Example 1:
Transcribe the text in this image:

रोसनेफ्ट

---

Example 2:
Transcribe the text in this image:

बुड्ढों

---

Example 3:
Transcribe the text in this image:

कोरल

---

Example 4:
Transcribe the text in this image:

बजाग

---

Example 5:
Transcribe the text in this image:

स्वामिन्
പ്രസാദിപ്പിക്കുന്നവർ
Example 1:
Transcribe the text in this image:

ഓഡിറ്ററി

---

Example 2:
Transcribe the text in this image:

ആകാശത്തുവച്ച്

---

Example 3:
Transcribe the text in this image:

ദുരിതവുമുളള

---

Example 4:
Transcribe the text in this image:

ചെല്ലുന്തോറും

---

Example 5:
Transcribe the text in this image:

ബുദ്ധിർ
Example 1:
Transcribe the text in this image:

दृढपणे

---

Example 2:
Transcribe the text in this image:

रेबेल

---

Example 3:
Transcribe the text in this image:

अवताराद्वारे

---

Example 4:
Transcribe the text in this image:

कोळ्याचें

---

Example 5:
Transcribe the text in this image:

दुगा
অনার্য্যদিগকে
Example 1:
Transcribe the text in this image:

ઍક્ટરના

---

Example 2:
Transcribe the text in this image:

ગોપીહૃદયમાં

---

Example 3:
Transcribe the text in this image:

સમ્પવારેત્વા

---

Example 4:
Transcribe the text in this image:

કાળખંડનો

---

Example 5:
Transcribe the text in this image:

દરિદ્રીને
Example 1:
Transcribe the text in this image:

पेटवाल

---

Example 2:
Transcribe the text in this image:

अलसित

▸ WHAT YOU WILL DO: Take the entries and copy them out exactly.

▸ EXERCISE ANSWER:
Example 1:
Transcribe the text in this image:

रोसनेफ्ट

---

Example 2:
Transcribe the text in this image:

बुड्ढों

---

Example 3:
Transcribe the text in this image:

कोरल

---

Example 4:
Transcribe the text in this image:

बजाग

---

Example 5:
Transcribe the text in this image:

स्वामिन्
പ്രസാദിപ്പിക്കുന്നവർ
Example 1:
Transcribe the text in this image:

ഓഡിറ്ററി

---

Example 2:
Transcribe the text in this image:

ആകാശത്തുവച്ച്

---

Example 3:
Transcribe the text in this image:

ദുരിതവുമുളള

---

Example 4:
Transcribe the text in this image:

ചെല്ലുന്തോറും

---

Example 5:
Transcribe the text in this image:

ബുദ്ധിർ
Example 1:
Transcribe the text in this image:

दृढपणे

---

Example 2:
Transcribe the text in this image:

रेबेल

---

Example 3:
Transcribe the text in this image:

अवताराद्वारे

---

Example 4:
Transcribe the text in this image:

कोळ्याचें

---

Example 5:
Transcribe the text in this image:

दुगा
অনার্য্যদিগকে
Example 1:
Transcribe the text in this image:

ઍક્ટરના

---

Example 2:
Transcribe the text in this image:

ગોપીહૃદયમાં

---

Example 3:
Transcribe the text in this image:

સમ્પવારેત્વા

---

Example 4:
Transcribe the text in this image:

કાળખંડનો

---

Example 5:
Transcribe the text in this image:

દરિદ્રીને
Example 1:
Transcribe the text in this image:

पेटवाल

---

Example 2:
Transcribe the text in this image:

अलसित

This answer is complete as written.